Nolan Allan still has some NHL upside.
That’s what multiple league sources told San Jose Hockey Now, after the San Jose Sharks acquired the 22-year-old defenseman, along with veteran goalie Laurent Brossoit and a 2028 seventh-round pick, for Jake Furlong and Ryan Ellis’s contract and a Sharks’ 2028 fourth-rounder.
The 6-foot-2 left-hander, the No. 32 pick of the 2021 Draft, has two goals and six points in 29 appearances with the Rockford IceHogs this season. He hasn’t played for the Blackhawks this year.
Allan averaged 20:45 a night in Rockford, third among IceHogs defensemen. He was a regular penalty killer, too.
Last season, Allan did spend over half the season in the NHL, notching a goal and eight points in 43 contests.
So what kind of player is Allan? And what’s his ceiling?
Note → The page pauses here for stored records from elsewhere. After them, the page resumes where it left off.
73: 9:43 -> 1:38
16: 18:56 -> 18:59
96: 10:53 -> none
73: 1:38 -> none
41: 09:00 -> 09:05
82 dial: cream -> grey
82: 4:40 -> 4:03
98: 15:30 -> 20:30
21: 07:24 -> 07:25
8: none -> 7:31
“Defensive defenseman. Steady. Decent puck mover,” an NHL scout said.
“Good player, size, sense, compete. Skating and skill are okay,” AHL Executive #1 said. “Similar to [Vincent] Iorio in some ways.”
So Allan is a stay-at-home, first pass blueliner.
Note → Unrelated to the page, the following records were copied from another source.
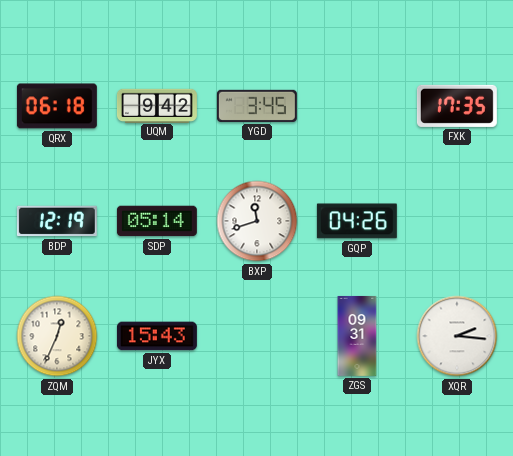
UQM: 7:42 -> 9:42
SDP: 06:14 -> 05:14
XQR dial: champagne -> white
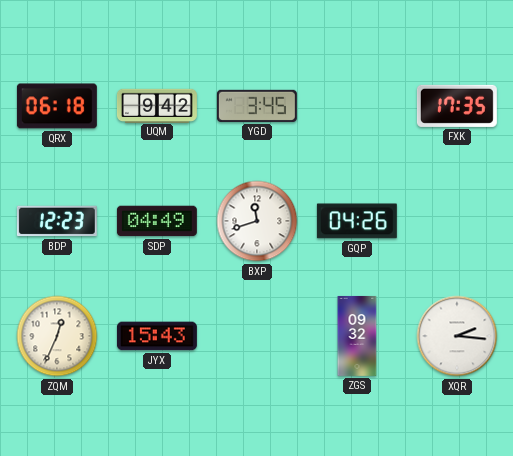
BDP: 12:19 -> 12:23
SDP: 05:14 -> 04:49
ZGS: 09:31 -> 09:32
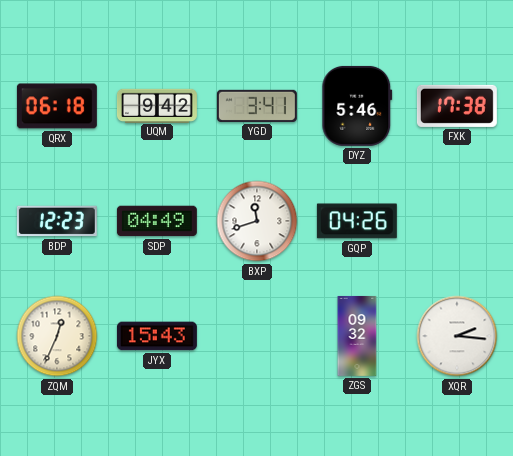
YGD: 3:45 -> 3:41
DYZ: none -> 5:46
FXK: 17:35 -> 17:38
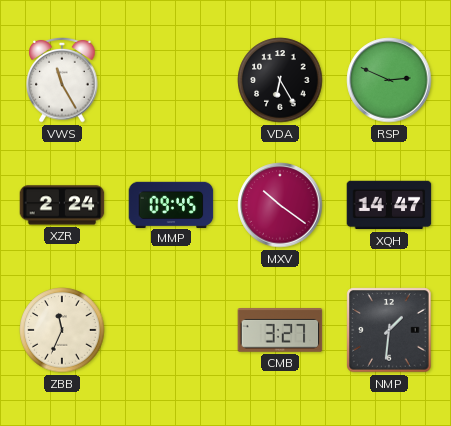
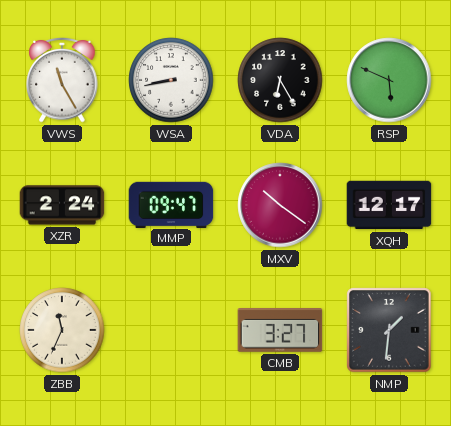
WSA: none -> 8:43
RSP: 2:49 -> 5:49
MMP: 09:45 -> 09:47
XQH: 14:47 -> 12:17
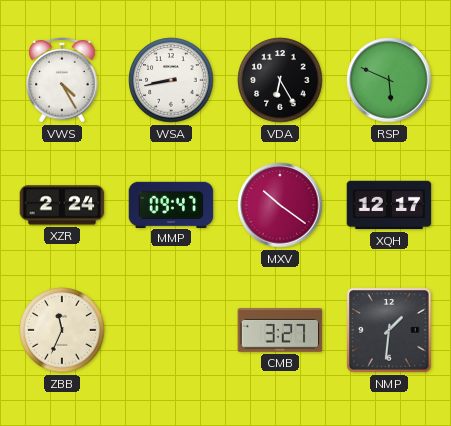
VWS: 11:25 -> 4:25
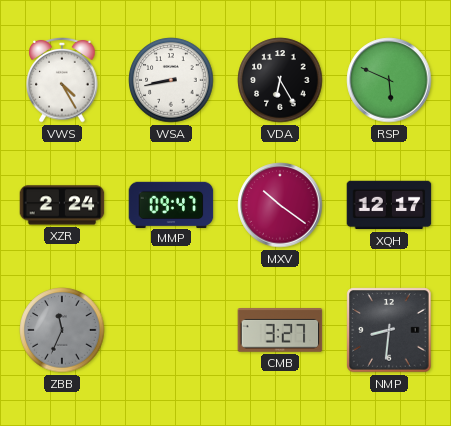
ZBB dial: cream -> grey
NMP: 1:31 -> 8:31
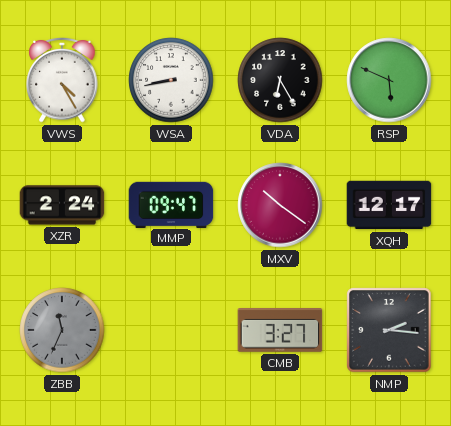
NMP: 8:31 -> 2:16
League sources have a consensus on Allan’s ceiling, too.
“Not sure [if he’s NHL],” the scout said.
But if he is? “Third-pairing. Limited guy.”
AHL Exec #1 likes him more: “Bottom-pairing. I think he’s more of an NHL’er than Iorio, but that’s just my opinion.”
“I think he can play [in the NHL],” AHL Exec #2 said. “Bottom-pairing. Big guy. It was worth the chance of getting him.”
For what it’s worth, the San Jose Sharks have been keeping tabs on the young defenseman.
“We’ve talked about him a lot in our organization. He’s a guy we liked,” Sharks head coach Ryan Warsofsky said.
Warsofsky has a deep group of AHL contacts, including Allan’s uncle, Milwaukee Admirals head coach Karl Taylor, so he knows Allan’s game well from afar.
“Stay-at-home D that can really defend and hard to play against,” Warsofsky said. “He knows the position really well, which is a big positive for a young defenseman. He knows what he is, his identity.”
And it appears that’s what Allan provided in his San Jose Sharks’ organization debut on Saturday, the San Jose Barracuda’s 4-3 OT victory over the Bakersfield Condors.
“He was steady,” Barracuda head coach John McCarthy said afterwards. “That’s what we were looking for out of him. Be a good defender. Make a good first pass.”
“We’re excited about him,” Warsofsky said. “I think he’s got a bright future.”